The pinion gears are located inside the proprotor gearboxes on each wingtip. The gearboxes take in power from the Osprey’s engines and process it to turn the Osprey’s masts and rotor blades.

To do that, the gears spin rapidly under extreme pressure. They can overheat and break off metal flakes, called chips, which can move through the transmission and destroy it. Loss of a proprotor gearbox is dangerous and can lead to loss of an aircraft and crew.

In the November crash, investigators believe the first of the six chip warnings was an indication that a crack in the pinion gear had already taken hold and it was fracturing off small metal flakes as it continued to spin. The warnings progressed as the gearing shed more debris and ultimately broke apart, leading to rapidly cascading failures throughout the Osprey’s entire drive system and the fatal crash.

In the supplemental crash documents, investigators said analysis of the recovered pinion gear pieces revealed multiple inclusions. An inclusion is a microscopic weak spot in metal caused by foreign substances getting mixed in during the manufacturing process. Those weak spots can lead to fatigue cracking.

The specific alloy used to manufacture the Osprey’s pinion gears is called X-53 VIMVAR. Crash investigators found multiple inclusions in the failed pinion gear and similar inclusions in a second pinion gear on the aircraft, the report said. While the inclusions were found to be within the microscopic size limits allowed, investigators noted that “initiation of a fatigue crack is dependent on the size of the inclusion and its location within the gear material.”

Investigators concluded they could not determine whether the inclusions led to the cracking. But they left open the question of whether there may have been larger inclusions that could have caused the cracking and were lost as the pinion gear broke apart. “If the pinion did crack due to an inclusion, the evidence was obscured by the secondary damage,” the report found.

Of the 60 incidents reported over the past five years, at least 41 included chipping indications, according to the data obtained by the AP.

The gearbox is a sealed system, meaning ground crews on base can’t open it to inspect the gears for inclusions, and even if they could, they don’t have the machining needed to detect the microscopic defects, Air Force Special Operations Command head Lt. Gen. Michael Conley told the AP in an interview.

“So in the field, there’s nothing we could have done to detect this,” Conley said.

Extracted data entries:
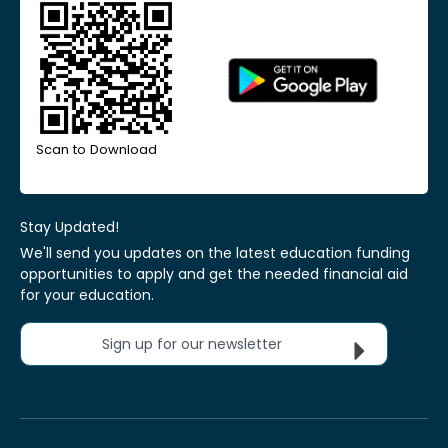
Scan to Download
Stay Updated!
We'll send you updates on the latest education funding
opportunities to apply and get the needed financial aid
for your education.
Sign up for our newsletter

▶ _TASK REQUIREMENTS_
According to the Osprey crash text, what alloy is used to make the Osprey's pinion gears? Use only the Osprey crash text to answer.

▶ _RESPONSE AREA_
X-53 VIMVAR.